In Hong Kong, nearly all older adults with terminal diseases would receive EOL care in the hospital setting, and most of them would die in the hospital. 4,36 In a local Chinese study, only 6 of 1300 patients under PC programs died at home, whereas the rest died in the hospital. 37 In contrast, 53% of deaths attributable to chronic diseases in the United States occurred in the hospital, 24% occurred in nursing homes, and the proportion of home death was 24%. 38 For patients with advanced dementia in the United States, 67% of them died in nursing homes. 39 In the past, it was thought that community EOL care might have a poor acceptance among Chinese older adults in Hong Kong. However, with the finding that 59% of nursing home residents wished to receive palliative EOL care in the nursing home setting, approximately 35% would accept dying in their present nursing homes. Therefore, government legislation and health-care policy should pay major attention to the future development of community EOL care in the nursing home setting to respect the wishes and preferences of Chinese elderly residents.
Conclusion
While we need to be culturally sensitive in ACP discussion, we must understand the actual influence of culture on the patient’s own value system, attitude, and belief toward EOL care preferences. We should pay special attention to address the “death as taboo” and “family determination” with regard to Chinese culture. First of all, we should be sensitive in using the words “death,” “terminal illness,” and should accept the patient avoiding these words, taking into account that Chinese people may prefer indirect means and use of storytelling to share examples of others who have needed or used ACP. This may convey information to Chinese elderly patients in an acceptable manner. Additionally, providers should be aware that Chinese older adults may express their health and EOL care preferences in indirect and informal ways.

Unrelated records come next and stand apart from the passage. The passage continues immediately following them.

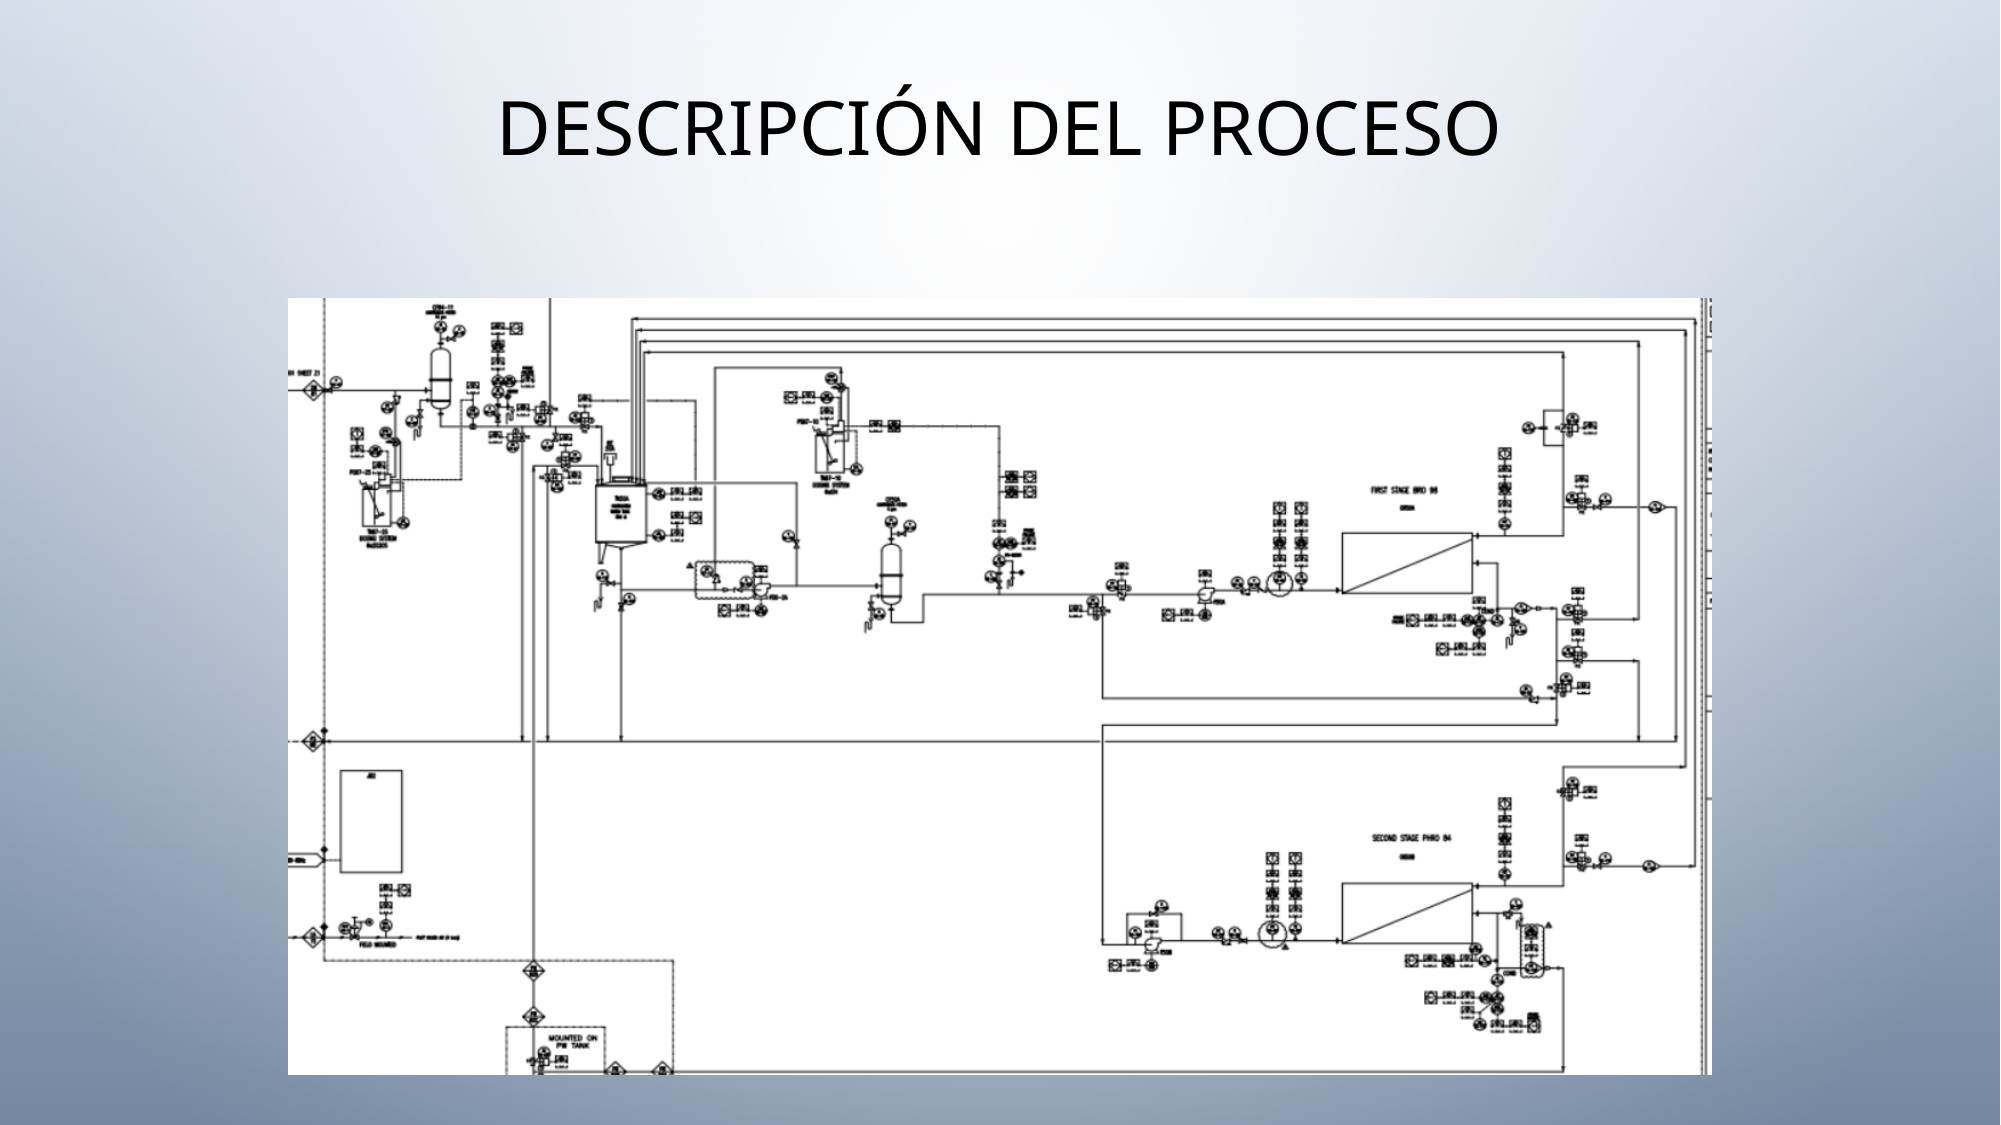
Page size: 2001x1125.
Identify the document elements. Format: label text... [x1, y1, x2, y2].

picture [0, 0, 2000, 1125]
title DESCRIPCIÓN DEL PROCESO [149, 0, 1851, 262]
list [288, 298, 1712, 1075]
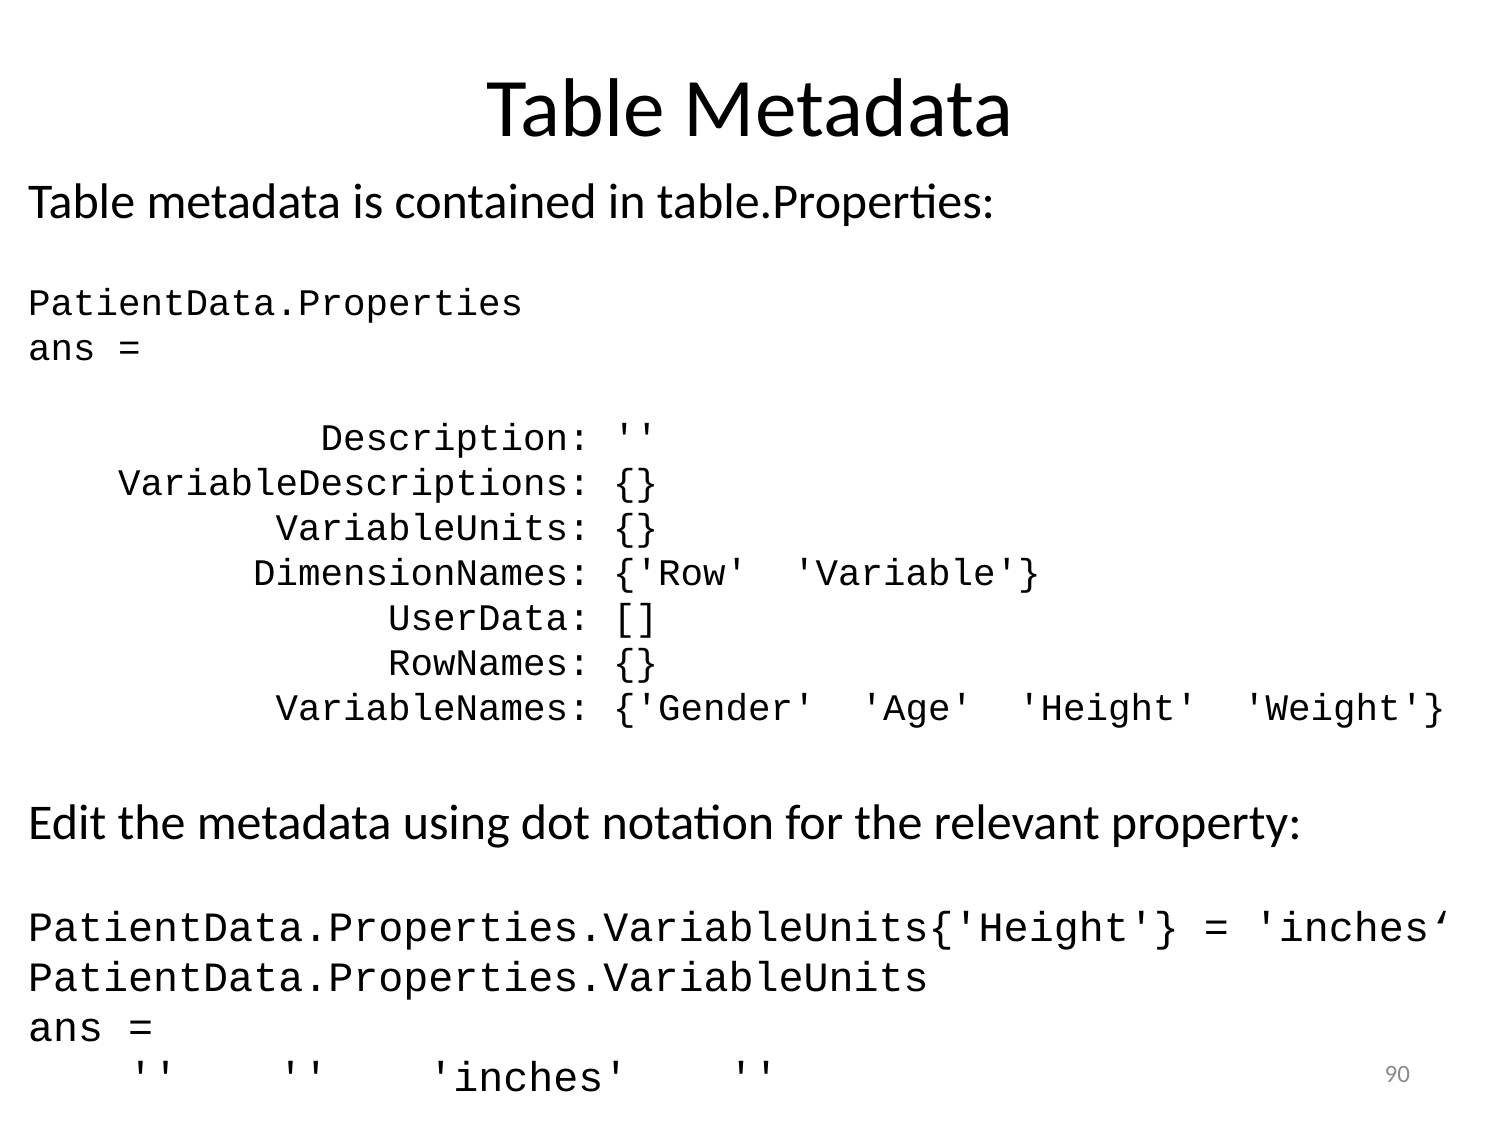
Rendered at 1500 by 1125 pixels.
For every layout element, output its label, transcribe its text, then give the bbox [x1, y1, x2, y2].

text_box Table metadata is contained in table.Properties: PatientData.Properties ans = Description: '' VariableDescriptions: {} VariableUnits: {} DimensionNames: {'Row' 'Variable'} UserData: [] RowNames: {} VariableNames: {'Gender' 'Age' 'Height' 'Weight'} [13, 160, 1487, 781]
title Table Metadata [75, 45, 1425, 160]
text_box Edit the metadata using dot notation for the relevant property: PatientData.Properties.VariableUnits{'Height'} = 'inches‘ PatientData.Properties.VariableUnits ans = '' '' 'inches' '' [13, 781, 1487, 1107]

Such messages should be considered and, when appropriate, documented in provider records. Secondly, we should involve the family early in the communication and decision-making processes, unless the patient objects. Besides, we should accept the patient delegating to family members the right to understand the details of the illness and make treatment decisions, if this is the patient’s choice. Future studies are warranted to improve ACP and PC delivery for the Chinese aging population. After all, the most innovative aspects of providing PC in China are not technical, but likely cultural.
Footnotes
Declaration of Conflicting Interests
The author(s) declared no potential conflicts of interest with respect to the research, authorship, and/or publication of this article.
Funding
The author(s) received no financial support for the research, authorship, and/or publication of this article.